2025年7月24日、アメリカ合衆国ドナルド・トランプ大統領 によって、大学スポーツ制度の安定と女子・非収益スポーツの保護を目的とした大統領令が発表されました。
- 急速に“プロ化”が進む大学スポーツ界に対し、「教育・育成機会としての本来の姿を守る」国家方針を表明。
- 収益に関わらない女子・非収益スポーツの奨学金や出場枠の維持・拡大を大学に求めた。
- 第三者による“買収型”報酬制度(Pay-for-Play)を排除し、公平性と競争環境の回復を狙う。
この大統領令は、NCAA(全米大学体育協会)や州法によって過度に自由化・商業化された現状への警鐘として発令されました。

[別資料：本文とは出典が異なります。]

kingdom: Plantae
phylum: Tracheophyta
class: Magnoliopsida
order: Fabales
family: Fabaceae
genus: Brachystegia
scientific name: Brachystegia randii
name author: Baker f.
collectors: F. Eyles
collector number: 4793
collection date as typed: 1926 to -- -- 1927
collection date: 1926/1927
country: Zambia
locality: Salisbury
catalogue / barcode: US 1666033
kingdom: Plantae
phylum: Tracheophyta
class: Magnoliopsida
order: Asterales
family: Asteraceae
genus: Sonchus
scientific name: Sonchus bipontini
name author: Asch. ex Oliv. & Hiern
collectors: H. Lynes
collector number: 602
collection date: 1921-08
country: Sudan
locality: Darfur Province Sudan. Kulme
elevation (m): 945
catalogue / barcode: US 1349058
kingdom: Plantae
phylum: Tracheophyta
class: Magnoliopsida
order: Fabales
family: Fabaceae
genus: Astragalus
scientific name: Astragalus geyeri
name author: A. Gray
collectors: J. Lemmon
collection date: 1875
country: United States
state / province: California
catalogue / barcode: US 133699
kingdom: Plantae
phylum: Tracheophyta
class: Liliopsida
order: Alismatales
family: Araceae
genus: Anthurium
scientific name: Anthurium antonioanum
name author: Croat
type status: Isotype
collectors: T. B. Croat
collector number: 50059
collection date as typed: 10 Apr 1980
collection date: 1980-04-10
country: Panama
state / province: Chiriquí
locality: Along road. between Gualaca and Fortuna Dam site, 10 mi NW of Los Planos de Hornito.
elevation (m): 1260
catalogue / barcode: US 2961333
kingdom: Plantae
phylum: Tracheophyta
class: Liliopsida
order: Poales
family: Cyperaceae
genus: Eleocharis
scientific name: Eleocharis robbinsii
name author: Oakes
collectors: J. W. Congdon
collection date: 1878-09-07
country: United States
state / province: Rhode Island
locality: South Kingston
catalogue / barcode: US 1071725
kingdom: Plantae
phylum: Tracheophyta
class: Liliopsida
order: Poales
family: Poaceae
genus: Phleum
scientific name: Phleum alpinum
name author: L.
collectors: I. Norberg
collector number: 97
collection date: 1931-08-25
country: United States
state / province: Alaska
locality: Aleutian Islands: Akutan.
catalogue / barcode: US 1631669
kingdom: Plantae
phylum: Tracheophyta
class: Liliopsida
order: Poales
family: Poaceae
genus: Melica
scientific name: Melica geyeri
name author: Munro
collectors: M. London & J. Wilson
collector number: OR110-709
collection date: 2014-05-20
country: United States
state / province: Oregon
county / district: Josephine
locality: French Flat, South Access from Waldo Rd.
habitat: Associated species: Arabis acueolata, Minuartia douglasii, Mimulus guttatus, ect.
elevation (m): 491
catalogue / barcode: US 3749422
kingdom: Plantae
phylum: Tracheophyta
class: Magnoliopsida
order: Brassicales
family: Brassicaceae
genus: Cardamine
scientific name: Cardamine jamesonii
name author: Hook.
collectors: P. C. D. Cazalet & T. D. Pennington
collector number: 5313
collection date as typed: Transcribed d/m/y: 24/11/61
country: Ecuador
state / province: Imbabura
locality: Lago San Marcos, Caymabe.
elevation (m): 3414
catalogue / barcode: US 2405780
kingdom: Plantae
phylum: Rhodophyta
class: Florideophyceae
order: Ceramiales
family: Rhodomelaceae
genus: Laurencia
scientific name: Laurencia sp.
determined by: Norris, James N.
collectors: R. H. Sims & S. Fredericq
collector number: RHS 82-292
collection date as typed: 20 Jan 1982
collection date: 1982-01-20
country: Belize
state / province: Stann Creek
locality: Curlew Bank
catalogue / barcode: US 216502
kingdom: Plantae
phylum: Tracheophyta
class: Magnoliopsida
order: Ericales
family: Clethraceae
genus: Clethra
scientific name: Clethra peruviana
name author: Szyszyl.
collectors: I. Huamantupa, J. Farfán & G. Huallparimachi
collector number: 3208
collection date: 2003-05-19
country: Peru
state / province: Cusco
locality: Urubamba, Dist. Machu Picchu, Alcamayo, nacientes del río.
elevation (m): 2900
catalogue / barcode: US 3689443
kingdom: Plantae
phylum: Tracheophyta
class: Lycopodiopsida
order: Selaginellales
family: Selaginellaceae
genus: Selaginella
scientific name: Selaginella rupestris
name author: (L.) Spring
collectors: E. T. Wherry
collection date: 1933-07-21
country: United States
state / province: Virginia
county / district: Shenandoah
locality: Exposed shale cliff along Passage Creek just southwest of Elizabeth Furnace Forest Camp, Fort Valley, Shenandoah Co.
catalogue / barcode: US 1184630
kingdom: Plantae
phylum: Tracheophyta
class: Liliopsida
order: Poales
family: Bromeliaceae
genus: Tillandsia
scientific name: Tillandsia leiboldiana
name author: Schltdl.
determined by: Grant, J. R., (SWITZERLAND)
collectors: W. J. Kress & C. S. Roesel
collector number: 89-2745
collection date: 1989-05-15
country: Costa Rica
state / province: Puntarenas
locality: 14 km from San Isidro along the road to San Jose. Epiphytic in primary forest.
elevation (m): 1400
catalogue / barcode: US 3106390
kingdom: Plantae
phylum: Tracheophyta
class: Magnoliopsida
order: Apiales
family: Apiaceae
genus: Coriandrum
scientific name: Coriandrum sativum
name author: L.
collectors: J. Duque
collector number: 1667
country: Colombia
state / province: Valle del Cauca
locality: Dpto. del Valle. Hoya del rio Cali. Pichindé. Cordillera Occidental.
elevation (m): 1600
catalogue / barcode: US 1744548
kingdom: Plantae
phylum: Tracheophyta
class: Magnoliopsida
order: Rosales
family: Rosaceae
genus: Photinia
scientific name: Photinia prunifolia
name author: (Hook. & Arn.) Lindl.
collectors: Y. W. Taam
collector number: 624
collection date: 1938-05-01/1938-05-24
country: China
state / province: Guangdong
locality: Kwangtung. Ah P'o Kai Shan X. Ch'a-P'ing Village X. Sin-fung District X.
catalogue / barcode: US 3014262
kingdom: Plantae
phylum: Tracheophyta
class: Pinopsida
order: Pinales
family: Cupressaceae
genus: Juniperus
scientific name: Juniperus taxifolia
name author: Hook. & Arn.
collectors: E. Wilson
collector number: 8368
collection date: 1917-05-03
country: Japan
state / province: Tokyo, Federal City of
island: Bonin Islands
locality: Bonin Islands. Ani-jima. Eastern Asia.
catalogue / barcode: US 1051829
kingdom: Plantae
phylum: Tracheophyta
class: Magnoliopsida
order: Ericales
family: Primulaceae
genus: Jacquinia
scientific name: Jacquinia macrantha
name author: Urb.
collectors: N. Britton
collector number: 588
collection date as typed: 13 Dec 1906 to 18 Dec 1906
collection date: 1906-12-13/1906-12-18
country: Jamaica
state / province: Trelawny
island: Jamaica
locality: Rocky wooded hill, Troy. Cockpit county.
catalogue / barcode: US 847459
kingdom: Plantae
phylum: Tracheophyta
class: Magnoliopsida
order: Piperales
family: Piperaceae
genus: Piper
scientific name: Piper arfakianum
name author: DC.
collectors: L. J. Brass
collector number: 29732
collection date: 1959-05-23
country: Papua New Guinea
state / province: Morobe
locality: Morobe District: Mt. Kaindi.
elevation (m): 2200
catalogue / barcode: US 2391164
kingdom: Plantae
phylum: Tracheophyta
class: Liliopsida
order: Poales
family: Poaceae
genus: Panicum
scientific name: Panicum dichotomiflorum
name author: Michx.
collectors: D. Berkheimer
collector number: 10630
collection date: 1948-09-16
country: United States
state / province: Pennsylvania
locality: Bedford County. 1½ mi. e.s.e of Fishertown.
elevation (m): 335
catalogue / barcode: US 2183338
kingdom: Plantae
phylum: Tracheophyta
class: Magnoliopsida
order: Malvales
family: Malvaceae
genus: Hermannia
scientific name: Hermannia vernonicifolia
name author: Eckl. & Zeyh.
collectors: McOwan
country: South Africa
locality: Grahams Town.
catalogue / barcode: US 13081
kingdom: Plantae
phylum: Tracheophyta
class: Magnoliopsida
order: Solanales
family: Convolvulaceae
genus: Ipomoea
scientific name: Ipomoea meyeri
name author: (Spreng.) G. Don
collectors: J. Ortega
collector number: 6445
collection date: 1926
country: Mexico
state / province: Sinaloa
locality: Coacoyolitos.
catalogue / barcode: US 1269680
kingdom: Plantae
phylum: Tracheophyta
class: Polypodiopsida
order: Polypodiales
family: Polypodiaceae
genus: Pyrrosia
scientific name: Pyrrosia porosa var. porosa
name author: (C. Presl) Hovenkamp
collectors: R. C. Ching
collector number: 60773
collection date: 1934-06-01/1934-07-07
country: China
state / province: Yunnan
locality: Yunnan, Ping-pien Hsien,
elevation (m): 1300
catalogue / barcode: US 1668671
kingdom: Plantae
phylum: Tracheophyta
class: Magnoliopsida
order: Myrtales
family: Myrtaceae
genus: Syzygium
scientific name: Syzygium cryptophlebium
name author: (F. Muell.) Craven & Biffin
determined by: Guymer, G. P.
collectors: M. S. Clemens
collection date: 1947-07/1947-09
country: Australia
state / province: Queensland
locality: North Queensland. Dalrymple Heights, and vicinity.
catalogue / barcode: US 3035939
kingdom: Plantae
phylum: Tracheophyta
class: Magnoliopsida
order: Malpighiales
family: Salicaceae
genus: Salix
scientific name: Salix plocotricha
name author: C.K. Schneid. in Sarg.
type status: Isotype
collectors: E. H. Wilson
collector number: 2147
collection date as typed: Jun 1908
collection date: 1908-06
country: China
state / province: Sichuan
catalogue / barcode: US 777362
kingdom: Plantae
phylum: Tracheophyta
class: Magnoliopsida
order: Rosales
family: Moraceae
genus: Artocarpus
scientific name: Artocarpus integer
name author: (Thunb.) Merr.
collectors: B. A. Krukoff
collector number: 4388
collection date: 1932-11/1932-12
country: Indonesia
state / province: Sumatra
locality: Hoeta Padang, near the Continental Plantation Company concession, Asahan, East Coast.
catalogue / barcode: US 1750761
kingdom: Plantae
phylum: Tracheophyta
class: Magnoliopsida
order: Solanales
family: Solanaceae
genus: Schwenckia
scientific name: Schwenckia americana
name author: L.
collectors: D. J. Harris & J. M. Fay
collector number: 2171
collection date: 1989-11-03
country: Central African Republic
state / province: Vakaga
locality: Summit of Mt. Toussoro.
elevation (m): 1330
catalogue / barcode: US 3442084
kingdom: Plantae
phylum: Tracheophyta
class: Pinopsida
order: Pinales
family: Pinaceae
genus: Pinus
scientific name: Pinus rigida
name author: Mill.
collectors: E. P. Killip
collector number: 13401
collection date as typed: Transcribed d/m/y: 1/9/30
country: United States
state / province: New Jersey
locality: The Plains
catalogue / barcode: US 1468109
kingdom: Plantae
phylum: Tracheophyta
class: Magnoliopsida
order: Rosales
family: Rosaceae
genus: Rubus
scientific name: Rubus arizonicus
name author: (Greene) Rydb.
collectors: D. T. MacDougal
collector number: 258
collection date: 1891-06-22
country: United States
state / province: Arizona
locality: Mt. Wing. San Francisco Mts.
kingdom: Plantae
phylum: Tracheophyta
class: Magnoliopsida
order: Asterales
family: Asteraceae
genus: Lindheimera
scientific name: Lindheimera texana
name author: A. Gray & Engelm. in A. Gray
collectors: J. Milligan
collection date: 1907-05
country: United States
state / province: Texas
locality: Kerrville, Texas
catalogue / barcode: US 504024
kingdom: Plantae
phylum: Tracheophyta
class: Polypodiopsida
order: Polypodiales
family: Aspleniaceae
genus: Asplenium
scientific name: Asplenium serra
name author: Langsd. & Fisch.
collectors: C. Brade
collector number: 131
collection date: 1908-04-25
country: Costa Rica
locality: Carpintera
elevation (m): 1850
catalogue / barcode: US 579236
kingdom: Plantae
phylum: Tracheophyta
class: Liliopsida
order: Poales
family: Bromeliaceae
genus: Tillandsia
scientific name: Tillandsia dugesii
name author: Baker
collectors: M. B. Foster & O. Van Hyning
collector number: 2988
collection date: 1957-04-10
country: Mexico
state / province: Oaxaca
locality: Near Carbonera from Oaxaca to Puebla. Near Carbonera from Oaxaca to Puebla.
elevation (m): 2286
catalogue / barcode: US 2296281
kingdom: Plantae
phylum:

2021年の最高裁判断を契機に、選手がNIL(氏名・肖像・人気)をもとに企業等から報酬を受け取ることが認められるようになりましたが、それが形骸化。事実上の「入札合戦」や「即時転校制度」が横行し、次のような問題が生じているとされました:
- 一部大学では選手報酬が年間35~40億円規模に達し、競争バランスが崩壊。
- 富裕校が地方大学から選手を引き抜く“逆ドラフト”現象が拡大。
- 資金がフットボールやバスケなど収益競技に偏り、他の競技(とくに女子競技)が打撃を受けている。
そのため政権は、以下の対策を導入するとしました:
女子・非収益スポーツの保護(セクション2)
- 年間収益1億2500万ドル超の大学:非収益スポーツの奨学金数・出場枠を増加。
- 年間収益5000万ドル超の大学:同じ水準の維持を義務化。
- 5000万ドル未満の大学:収益に基づいた一方的な削減は禁止。
- 大学による選手への収益分配(Revenue Sharing)も、非収益競技の機会維持・拡大が条件。
Pay-for-Play型報酬の排除
- 第三者が競技と無関係な報酬で選手を引き抜く行為は「大学スポーツの本質に反する」として禁止。
- ただし、適正な市場価値に基づく広告契約などは容認。
実行体制の構築(セクション2(d)ほか)
- 教育省・司法省・FTC(連邦取引委員会)など関係機関が30日以内に行動計画を策定。
- 連邦補助金や規制、訴訟戦略を通じて制度の安定化を図る。
この命令は、全米女子スポーツの存続と発展を国家的課題と捉える姿勢を強く示したものです。とくに、アメリカのオリンピック選手の多くが大学スポーツ出身であることを挙げ、「大学スポーツはリーダー育成の基盤であり、単なるビジネスではない」と明言されました。
また、労働省と全米労働関係委員会(NLRB)には、学生アスリートの法的地位の明確化を指示。「学生」でありながら「労働者」として扱う動きへの牽制と見られます。